Oscar L Finch is the brainchild behind Venn Diagram and you can sense some of his influences after listening to just a couple of tracks of his intricate, headphone exploring album entitled The Desolate Sound of Extinction. To name a few, you may notice some resemblance to Kraftwerk, Aphex Twin, Steve Reich as well as John Cage to Pantha du Prince. The album is a deeply thought out journey that has some of the most impressive percussive, rhythmic programming I have heard in quite some time that creates collages of sound that form a symbiotic relationship against the somewhat endless variations of synths, drones, rings, and samples that permeate the album. This is the type of album I love simply cause I never get bored of listening to it. There are so many sounds and crevasses to explore and the songs constantly mutate and transform leaving almost no time for you to get settled on a melody.
It's obvious after listening to this album how much time and attention was put into it. The beauty is in the details here and if you have any experience with composing electronic music you will appreciate this about the album. Finch made the decision to use hardware instead of utilizing his DAW for his recording hub and used a number of both analog and digital synths such as the Nord Modular, Analog Solutions Synthesizers and Elektron music machines to name a few. He also used a Zoom H1 and H4 to capture found sounds and field recordings and then manipulated them in post production. While this information is interesting none of it would matter if Finch didn't have the ear to assemble it all into a glorious concoction of sound. Luckily, Finch isn't some novice using presets in garageband but rather is in the upper echelon of electronic artists who dig deeper and don't rely on predictable arrangements and patterns. In addition, to the stellar production Finch didn't cut any corners when it came to sound quality. He utilized a premier mastering facility to polish off his songs in the analog domain before sending them off to the public.
The opener "Neophyte" gives a clear example of whether you will like this album or not. It starts with a surplus of sounds that seem to have no coherence together until right after the 1:00 minute mark where a bass is introduced as electronic drums drift about that are altered in real time with LFO's, envelopes, and oscillators. The song eventually sounds like the cousin of an Aphex Twin song before it de-evolves into a swamp of primordial currents. "Opti is my Symbiont" is a bit more straight forward but no less intricate with a well of production tricks that will have noobs to the genre scratching their heads as to how he made those sounds. One of the highlights was "Everyday is Busy" which sounded a bit like early Squarepusher with his emphasis on almost jazzy sounding bass lines and synths that sounded like horns.
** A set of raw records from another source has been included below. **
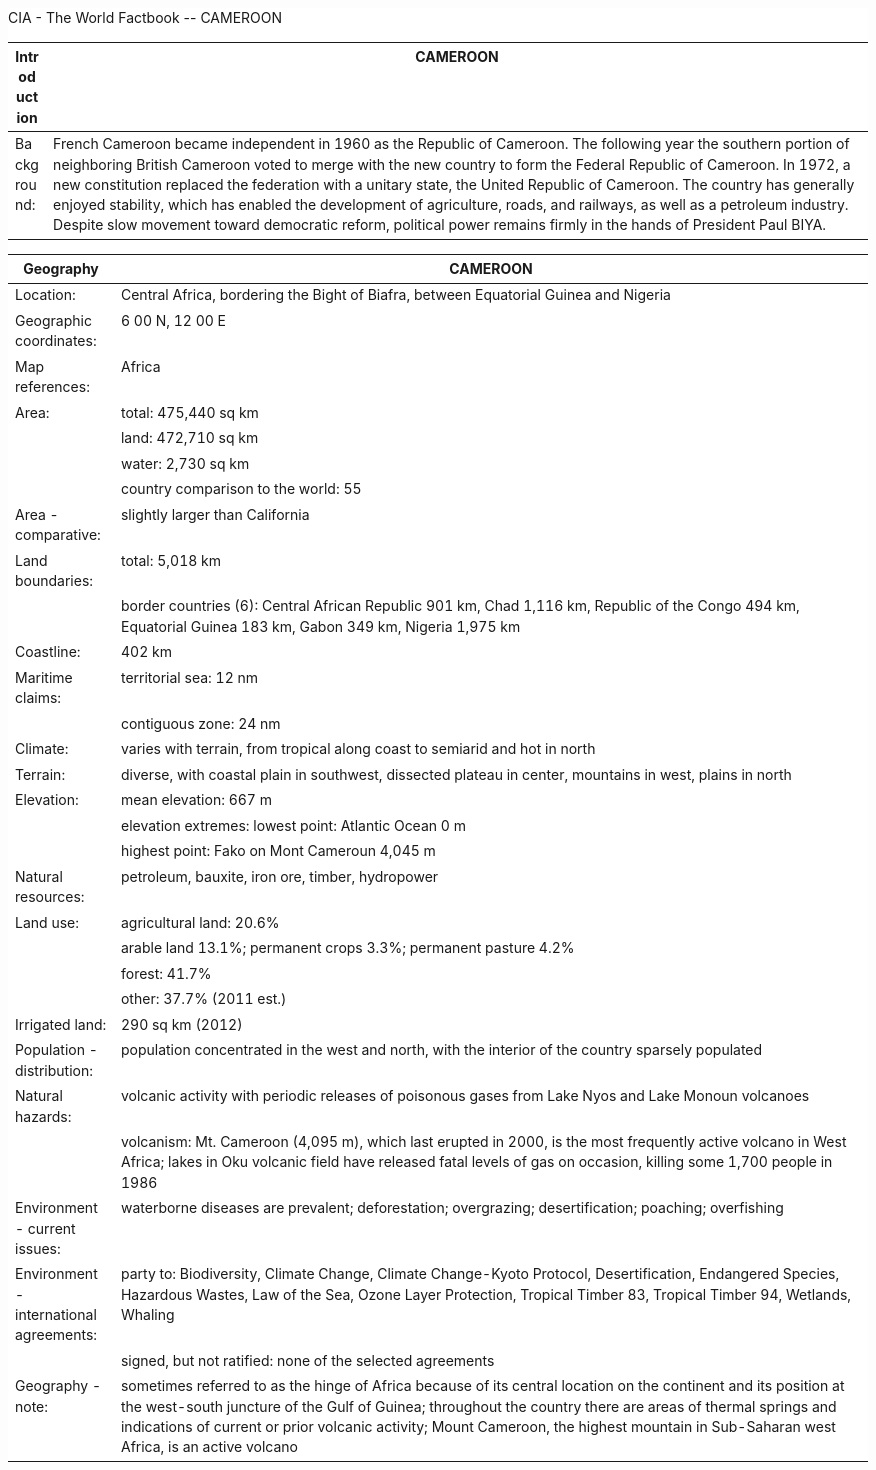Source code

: CIA - The World Factbook -- CAMEROON

| Introduction | CAMEROON |
| --- | --- |
| Background: | French Cameroon became independent in 1960 as the Republic of Cameroon. The following year the southern portion of neighboring British Cameroon voted to merge with the new country to form the Federal Republic of Cameroon. In 1972, a new constitution replaced the federation with a unitary state, the United Republic of Cameroon. The country has generally enjoyed stability, which has enabled the development of agriculture, roads, and railways, as well as a petroleum industry. Despite slow movement toward democratic reform, political power remains firmly in the hands of President Paul BIYA. |

| Geography | CAMEROON |
| --- | --- |
| Location: | Central Africa, bordering the Bight of Biafra, between Equatorial Guinea and Nigeria |
| Geographic coordinates: | 6 00 N, 12 00 E |
| Map references: | Africa |
| Area: | total: 475,440 sq km |
| | land: 472,710 sq km |
| | water: 2,730 sq km |
| | country comparison to the world: 55 |
| Area - comparative: | slightly larger than California |
| Land boundaries: | total: 5,018 km |
| | border countries (6): Central African Republic 901 km, Chad 1,116 km, Republic of the Congo 494 km, Equatorial Guinea 183 km, Gabon 349 km, Nigeria 1,975 km |
| Coastline: | 402 km |
| Maritime claims: | territorial sea: 12 nm |
| | contiguous zone: 24 nm |
| Climate: | varies with terrain, from tropical along coast to semiarid and hot in north |
| Terrain: | diverse, with coastal plain in southwest, dissected plateau in center, mountains in west, plains in north |
| Elevation: | mean elevation: 667 m |
| | elevation extremes: lowest point: Atlantic Ocean 0 m |
| | highest point: Fako on Mont Cameroun 4,045 m |
| Natural resources: | petroleum, bauxite, iron ore, timber, hydropower |
| Land use: | agricultural land: 20.6% |
| | arable land 13.1%; permanent crops 3.3%; permanent pasture 4.2% |
| | forest: 41.7% |
| | other: 37.7% (2011 est.) |
| Irrigated land: | 290 sq km (2012) |
| Population - distribution: | population concentrated in the west and north, with the interior of the country sparsely populated |
| Natural hazards: | volcanic activity with periodic releases of poisonous gases from Lake Nyos and Lake Monoun volcanoes |
| | volcanism: Mt. Cameroon (4,095 m), which last erupted in 2000, is the most frequently active volcano in West Africa; lakes in Oku volcanic field have released fatal levels of gas on occasion, killing some 1,700 people in 1986 |
| Environment - current issues: | waterborne diseases are prevalent; deforestation; overgrazing; desertification; poaching; overfishing |
| Environment - international agreements: | party to: Biodiversity, Climate Change, Climate Change-Kyoto Protocol, Desertification, Endangered Species, Hazardous Wastes, Law of the Sea, Ozone Layer Protection, Tropical Timber 83, Tropical Timber 94, Wetlands, Whaling |
| | signed, but not ratified: none of the selected agreements |
| Geography - note: | sometimes referred to as the hinge of Africa because of its central location on the continent and its position at the west-south juncture of the Gulf of Guinea; throughout the country there are areas of thermal springs and indications of current or prior volcanic activity; Mount Cameroon, the highest mountain in Sub-Saharan west Africa, is an active volcano |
The next three songs are crisp pieces that each have there something to become immersed with but are merely clips compared to the the 17 minute centerpiece of the album called "The Desolate Sound of Extinction (I II III)" which is not for the feint of heart. The sprawling song while probably being a bit shorter I would have enjoyed even more showcases all the strengths of Finch in one song. The last song "Organum Requiem" contains a serene, sometimes mysterious ambiance that chooses to forgo a deep low-end (despite the occasional bass drum hit) and instead trickles with percussive elements that mostly lie in the mid to upper range.
Venn Diagram's The Desolate Sound of Extinction is an exceptional electronic album the explores the realms of possibility within the genre. The album maintains a consistently paternal attitude that treats and cares for every sound as if it was the only one that mattered. While I could go on about this album, I think it's time for you to take a listen.